**PROBLEM:** Rewrite the entries below, putting "image" wherever "photo" appears and leaving all other text as it is.

——————————

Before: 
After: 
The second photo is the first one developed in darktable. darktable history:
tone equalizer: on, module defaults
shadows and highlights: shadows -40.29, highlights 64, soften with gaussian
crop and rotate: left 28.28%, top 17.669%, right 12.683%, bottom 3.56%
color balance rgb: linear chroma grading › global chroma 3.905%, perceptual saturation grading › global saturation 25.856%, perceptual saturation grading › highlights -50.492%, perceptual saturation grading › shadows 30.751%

——————————

**RESPONSE FOR THIS EXERCISE:**
Before: 
After: 
The second image is the first one developed in darktable. darktable history:
tone equalizer: on, module defaults
shadows and highlights: shadows -40.29, highlights 64, soften with gaussian
crop and rotate: left 28.28%, top 17.669%, right 12.683%, bottom 3.56%
color balance rgb: linear chroma grading › global chroma 3.905%, perceptual saturation grading › global saturation 25.856%, perceptual saturation grading › highlights -50.492%, perceptual saturation grading › shadows 30.751%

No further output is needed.